An organization’s information assurance strategy should be written as a living document comprised of independent components. In smaller organizations with little employee turnover, culture may sustain practices. However, organizations benefit from updated written policies, procedures guidance, and standards to direct operations. Organizations should use the ideas, concepts, and approach outlined in this work to keep their own policies, procedures, standards, and practices up to date.

Long Life Span

Although information assurance is a dynamic, fast-moving, and rapid-changing discipline, it requires a stable strategic foundation. To increase the value and relevance of an organization’s information assurance strategy, the strategy must focus on the fundamentals of information assurance that remain constant over time. This is supported by tactical and operational components.

Customizable and Pragmatic

Organizations should develop a flexible information assurance strategy. The strategy should be applicable to a broad spectrum of organization functions independent of size and should consider varied objectives and infrastructure complexity. Organizations should adopt and adapt their tactical and operational plans to reflect identified organizational information assurance requirements and risk profiles. The suggested controls provided throughout this work can serve as guidance.

Risk-Based Approach

In a risk-based approach, organizations identify their risk profiles and prioritize them. Since each organization has a unique risk profile, it must select controls appropriate to its risk tolerance. An organization’s information assurance strategy must be broad enough to give guidance to sub-components with diverse risk profiles. This is analogous to risk portfolio approaches in finance. Risk tolerance and profiles are explained later in this work.

Organizationally Significant

Information assurance should be considered significant in an organization’s strategy and ongoing operations, and it is a significant investment and area of concern for any organization. Information assurance is part of an organization just like basic accounting. For example, if organizations choose to ignore accounting, they will be subject to possible fines and issues with shareholders, but more importantly, they will be subject to fraud and internal control issues. Information assurance provides controls for an organization’s most important assets while bringing visibility into operational and strategic risk.

Strategic, Tactical, and Operational

The organization’s information assurance strategy provides a framework to assist senior managers and executives in making strategic (long-term) planning and decisions. It provides information to aid in tactical (midterm) planning and decisions for managers. In addition, an organization’s information assurance strategy contains information useful to employees and line managers who make operational (short-term) planning and decisions.

Concise, Well-Structured, and Extensible

Ideally, an organization’s information assurance strategy addresses wide-ranging information assurance topics, organized systematically. To help maximize benefits, the structure of a strategy document should facilitate the easy retrieval and use by readers.

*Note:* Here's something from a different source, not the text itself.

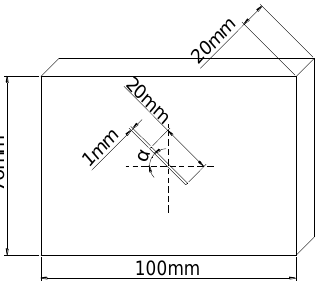
Figure 3. Schematic diagram of the crack inclination.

The structure and contents of the organization’s information assurance strategy should demonstrate high cohesion and low coupling. Each topic should be discussed to the appropriate level completely on its own (high cohesion), and its contents should not be highly dependent (low coupling) on other topics. This approach makes the policy extensible by enabling the easy addition of new information (topics) and by providing a modular approach to information assurance for the user.

Critical Thinking Exercises

        1. An organization is considering developing an encryption policy in its organization. The penetration tester from the team starts documenting specific products and configurations to put into the policy. Should the policy contain these details?

        2. An organization is considering placing all its policies, procedures, standards, and guidance in a single handbook so executive management has to sign off only once. What are the advantages and disadvantages to this approach?